I’m an Associate Professor in HPC/Scientific Computing at the Department of Computer Science (former School of Engineering and Computing Sciences) at Durham University. Before I joined Durham, I graduated with a PhD from Technische Universität München (TUM) in Germany and served there as PostDoc Scientific Project Manager for international research consortia in collaboration with KAUST and the Munich Centre of Advanced Computing. I also obtained a habilitation (venia legendi) from TUM.
My objective in research is to find novel algorithms and clever implementations for applications from scientific computing that today are too hard to solve as we don’t have the right software. Often, existing solvers lack the required computational efficiency, hardware-awareness, anticipation of data structuredness and distribution, ability to handle the required data cardinality, or software maturity. I want to change this: My work shall enable others to simulate physical phenomena or study engineering challenges with unprecedented speed, accuracy and details.
Within the multifaceted world of computer-enabled sciences, I focus on algorithms and implementation patterns that help us to deliver faster code. Where possible, I also try to proof the correctness and efficiency of the implementations I propose, and to suggest how to program the ideas more efficiently. All in all, I work primarily on methodological/theoretic aspects of the computer science side of scientific computing and HPC, and I work quite generic from an application point of view. Yet, I anticipate ideas from hardware-aware performance engineering, pick up the latest trends in mathematics and consider application knowledge, too. When I search for applications of my ideas, I am particularly interested in dynamically adaptive multiscale methods based upon spacetrees that interact with multigrid solvers for partial differential equations, that host particle systems with particles of varying cut-off radii or size, or that carry Finite Volume-alike discretisations. Besides the core algorithm and data challenges, I am finally fascinated by on-the-fly visualisation and in-situ postprocessing.

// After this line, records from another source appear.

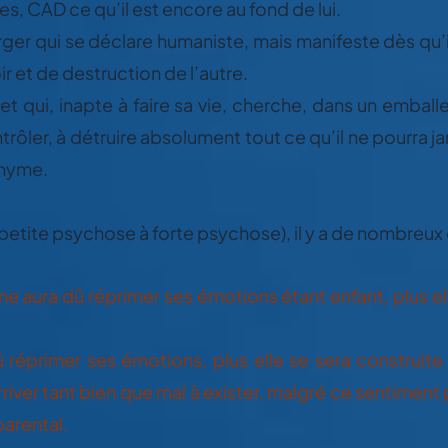
es, CAD ce qu’il est encore au fond de lui.
rger qui se déclare humaniste, mais manifeste dès qu’i
r et de destruction de l’autre.
ernet qui, inapte à faire sa vie, cherche, dans un emba
ntrôler, à détruire absolument tout ce qu’il ne pourra j
nyme.
e (petite psychose à forte psychose), il y a de nombreux
e aura dû réprimer ses émotions étant enfant, plus ell
dû réprimer ses émotions, plus elle se sera construit
iver tant bien que mal à exister, malgré ce sentimen
parental.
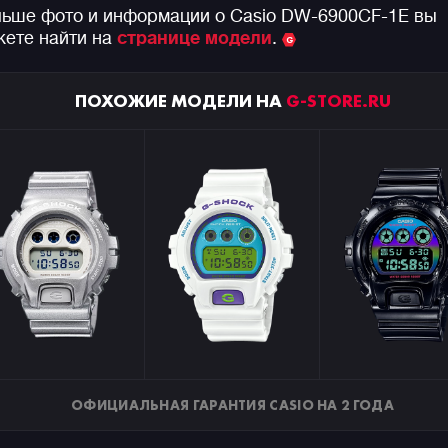
ьше фото и информации о Casio DW-6900CF-1E вы
ете найти на
странице модели
.
ПОХОЖИЕ МОДЕЛИ НА
G-STORE.RU
ОФИЦИАЛЬНАЯ ГАРАНТИЯ CASIO НА 2 ГОДА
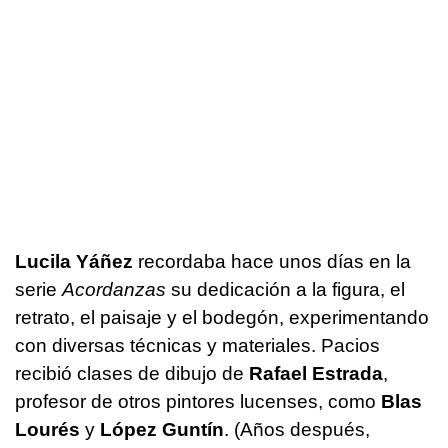
Lucila Yáñez
recordaba hace unos días en la
serie
Acordanzas
su dedicación a la figura, el
retrato, el paisaje y el bodegón, experimentando
con diversas técnicas y materiales. Pacios
recibió clases de dibujo de
Rafael Estrada
,
profesor de otros pintores lucenses, como
Blas
Lourés
y
López Guntín
. (Años después,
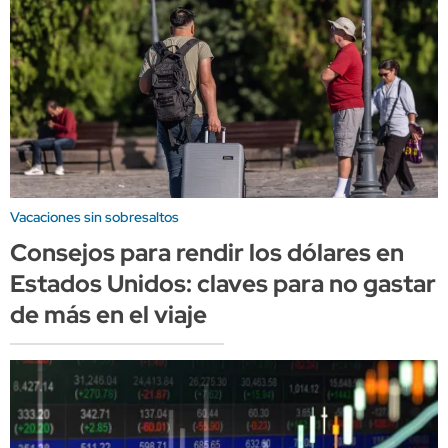
Vacaciones sin sobresaltos
Consejos para rendir los dólares en
Estados Unidos: claves para no gastar
de más en el viaje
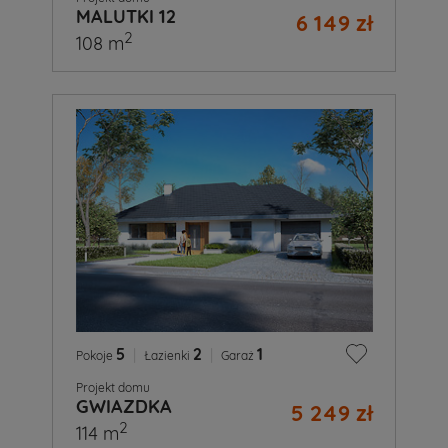
MALUTKI 12
6 149 zł
2
108 m
5
|
2
|
1
Pokoje
Łazienki
Garaż
Projekt domu
GWIAZDKA
5 249 zł
2
114 m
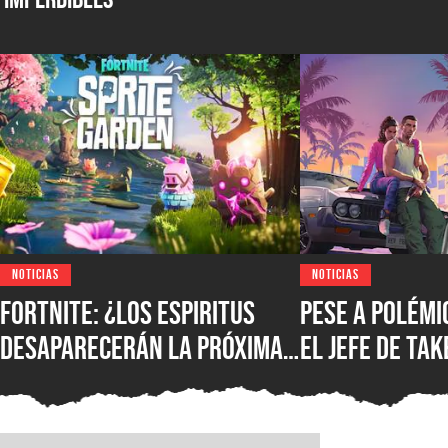
NOTICIAS
NOTICIAS
Fortnite: ¿los espiritus
Pese a polémic
desaparecerán la próxima
el jefe de Ta
temporada? Epic Games
asegura que n
confirmó su futuro y hay
IA como susti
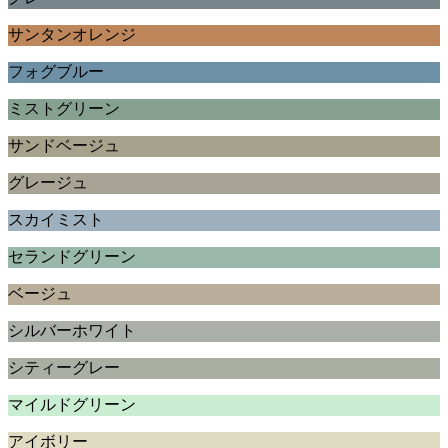
サンタンオレンジ
フォグブルー
ミストグリーン
サンドベージュ
グレージュ
スカイミスト
セランドグリーン
ベージュ
シルバーホワイト
シティーグレー
マイルドグリーン
アイボリー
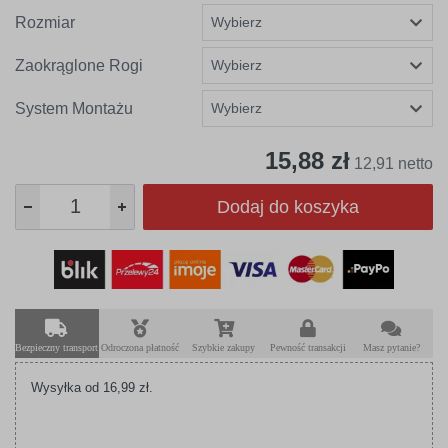
Rozmiar
Zaokrąglone Rogi
System Montażu
15,88 zł
12,91 netto
Dodaj do koszyka
Bezpieczny transport
Odroczona płatność
Szybkie zakupy
Pewność transakcji
Masz pytanie?
Wysyłka od 16,99 zł.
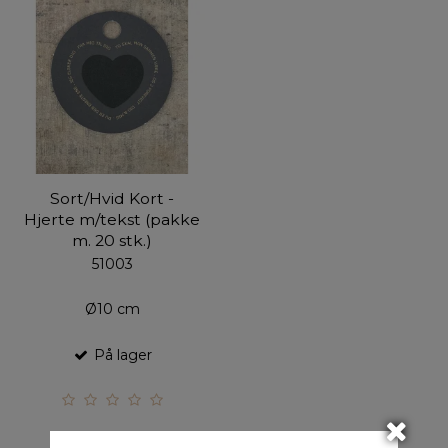
Sort/Hvid Kort -
Hjerte m/tekst (pakke
m. 20 stk.)
51003
Ø10 cm
På lager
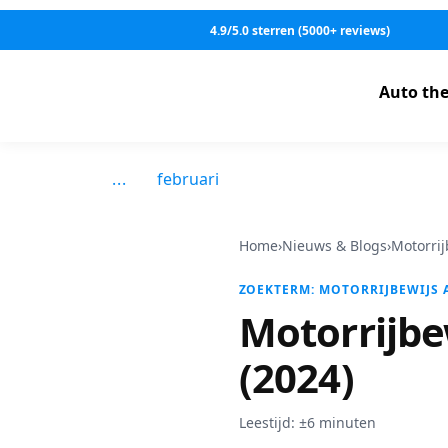
S
4.9/5.0 sterren (5000+ reviews)
k
i
p
Auto the
t
o
c
februari
o
n
t
Home
›
Nieuws & Blogs
›
Motorrij
e
ZOEKTERM: MOTORRIJBEWIJS 
n
Motorrijbe
t
(2024)
Leestijd: ±6 minuten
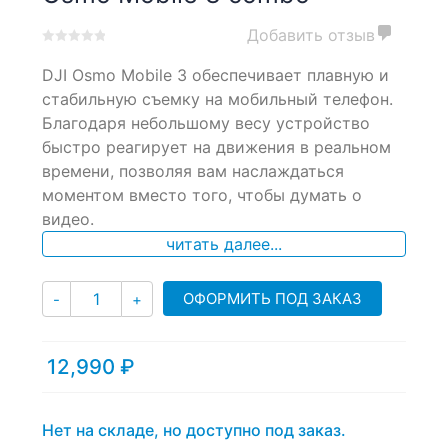
Добавить отзыв
0
5
0
DJI Osmo Mobile 3 обеспечивает плавную и
out
of
стабильную съемку на мобильный телефон.
based
Благодаря небольшому весу устройство
on
быстро реагирует на движения в реальном
customer
ratings
времени, позволяя вам наслаждаться
моментом вместо того, чтобы думать о
видео.
читать далее...
Количество
ОФОРМИТЬ ПОД ЗАКАЗ
-
+
12,990
₽
Нет на складе, но доступно под заказ.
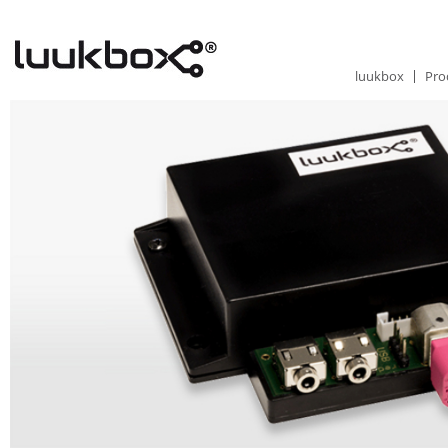
luukbox
Pro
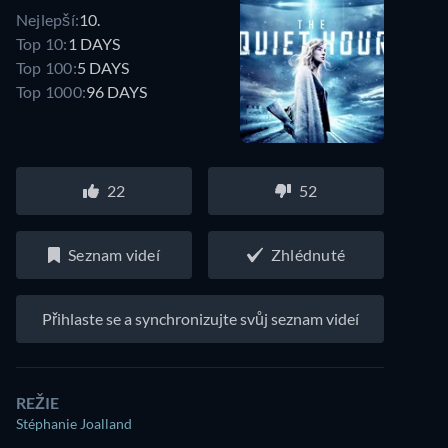
Nejlepší:
10.
Top 10:
1 DAYS
Top 100:
5 DAYS
Top 1000:
96 DAYS
22
52
Seznam videí
Zhlédnuté
Přihlaste se a synchronizujte svůj seznam videí
REŽIE
Stéphanie Joalland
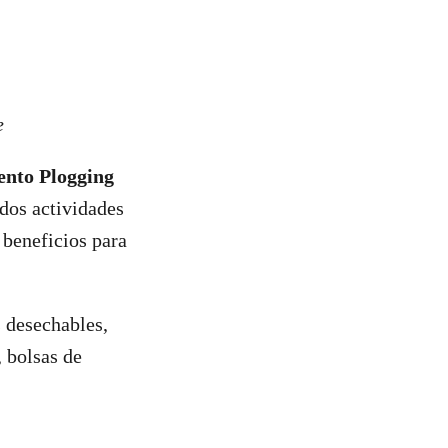
e
ento Plogging
 dos actividades
 beneficios para
 desechables,
, bolsas de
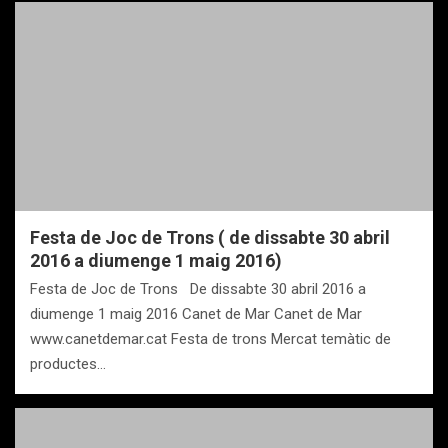
Festa de Joc de Trons ( de dissabte 30 abril
2016 a diumenge 1 maig 2016)
Festa de Joc de Trons De dissabte 30 abril 2016 a
diumenge 1 maig 2016 Canet de Mar Canet de Mar
www.canetdemar.cat Festa de trons Mercat temàtic de
productes…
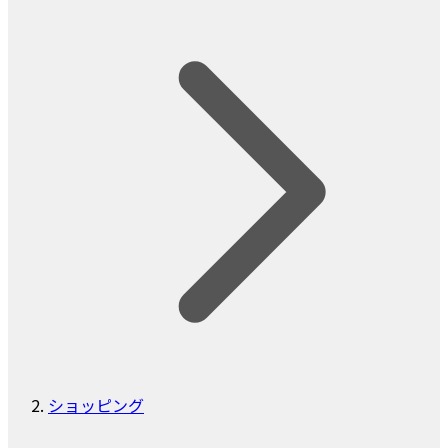
ショッピング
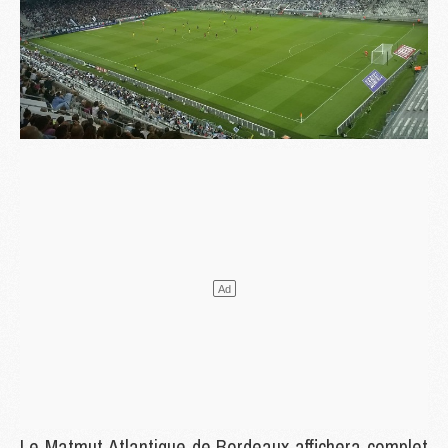
Le Matmut Atlantique de Bordeaux affichera complet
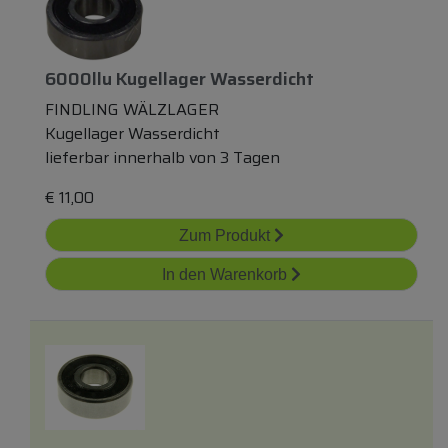
6000llu Kugellager Wasserdicht
FINDLING WÄLZLAGER
Kugellager Wasserdicht
lieferbar innerhalb von 3 Tagen
€
11,00
Zum Produkt
In den Warenkorb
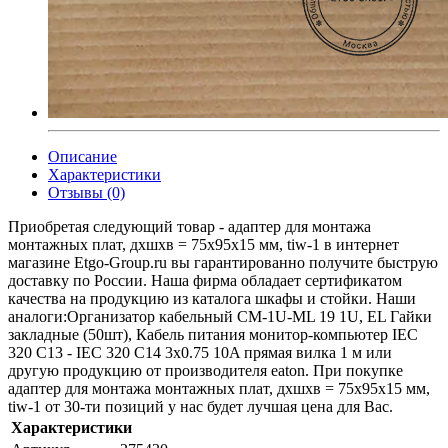
Описание
Характеристики
Отзывы (0)
Приобретая следующий товар - адаптер для монтажа
монтажных плат, дхшхв = 75x95x15 мм, tiw-1 в интернет
магазине Etgo-Group.ru вы гарантированно получите быструю
доставку по России. Наша фирма обладает сертификатом
качества на продукцию из каталога шкафы и стойки. Наши
аналоги:Организатор кабельный CM-1U-ML 19 1U, EL Гайки
закладные (50шт), Кабель питания монитор-компьютер IEC
320 C13 - IEC 320 C14 3x0.75 10A прямая вилка 1 м или
другую продукцию от производителя eaton. При покупке
адаптер для монтажа монтажных плат, дхшхв = 75x95x15 мм,
tiw-1 от 30-ти позиций у нас будет лучшая цена для Вас.
Характеристики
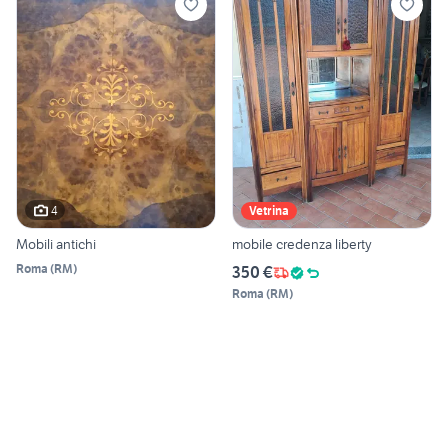
4
Vetrina
Mobili antichi
mobile credenza liberty
Roma
(
RM
)
350 €
Roma
(
RM
)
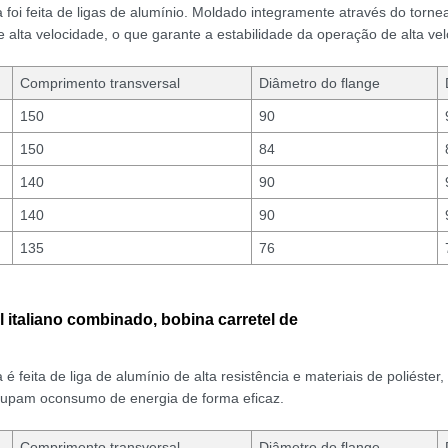
 foi feita de ligas de alumínio. Moldado integramente através do tornea
 alta velocidade, o que garante a estabilidade da operação de alta vel
Comprimento transversal
Diâmetro do flange
150
90
150
84
140
90
140
90
135
76
al italiano combinado, bobina carretel de
 é feita de liga de alumínio de alta resistência e materiais de poliéster
pam oconsumo de energia de forma eficaz.
Comprimento transversal
Diâmetro do flange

Whenever possible, I make my research endeavours lead into open source software. My two major research codes are the Peano PDE solver framework and the C++ precompiler DaStGen which is an example for a (very simple) HPC-specific language extension. Both are used in the ExaHyPE project, e.g. Another code we currently work on is the Δ code (pronounced Delta), a triangle-based contact detection toolkit.
Three credos shape my work:
It is important to use state-of-the-art mathematics plus state-of-the-art hardware technology when we study algorithms and their implementation. It does not make sense to invest effort into suboptimal mathematics, and neither does it make sense to test things on old hardware.
It is important to find an efficient implementation. The best algorithm and the best quality data are of limited value if there is no efficient implementation and processing.
It is important to deliver plain and verifiable correct implementations which are made freely available. Otherwise, others cannot adopt ideas and results are difficult to reproduce and to validate. Wherever possible, we have to provide performance, robustness and data access models for our codes.
Recent areas of research
Communication-avoiding algorithms and implementations
I’ve proposed multiple algorithms, implementation patterns and techniques that I would classify as communication-avoiding. My notion of communication-avoiding here is a little bit more generic compared to what you find in linear algebra or MPI literature: I consider both data transfers on a node (between memory, caches and CPU, e.g.) and the transfer between nodes as communication, and I don’t think that communication per se is a problem. It is flaws tied to communication such as algorithmic latency (as we have to wait for data to arrive in our registers) or a lack of memory as we exceed caches due to too many data stores. The major breakthroughs in this area are our work on single-touch multiscale algorithms (arXiv:1607.00648 and arXiv:1508.03954), and on Finite-Volume/ADER-DG implementation techniques that are single-touch, hide data transfer behind communication and memory modest (arXiv:1806.07984 and arXiv:1801.08682). I summarised my key insights on communication-avoiding in this overview article.
How to write high-quality large-scale software
My two flagship codes are definitely Peano and ExaHyPE, and we’ve written various papers that describe their software design. I think many ideas therein can be used as general patterns for various application domains, and thus can stimulate a discussion how to write high-quality codes. The most recent and perhaps best papers summarising the key ideas are arXiv:1905.07987 for ExaHyPE and arXiv:1506.04496. The latter is the no 1 paper I do recommend.
Code that adopts to the machine
We spend a significant time of our life on the tuning and tailoring of our software to machine characteristics. We try to load balance work, to allow compilers to select the best machine instruction set, or to identify code parts that fit best to special-purpose accelerators. I’m not sure if this is, on the long term, the end of the story. We may assume that future machines are by construction not time-invariant – we already see that performance fluctuates for energy reasons – or that algorithms are not intrinsically well-suited to exploit a whole machine. As a result, we may ask ourselves whether we can even achieve a reasonable tuning/tailoring ourselves; or whether we have to equip our codes with the capability to adopt to the (changing) machine characteristics. First steps in this direction a very light-weight task-based load balancing or task parallelisation which can cope with partial machine breakdowns.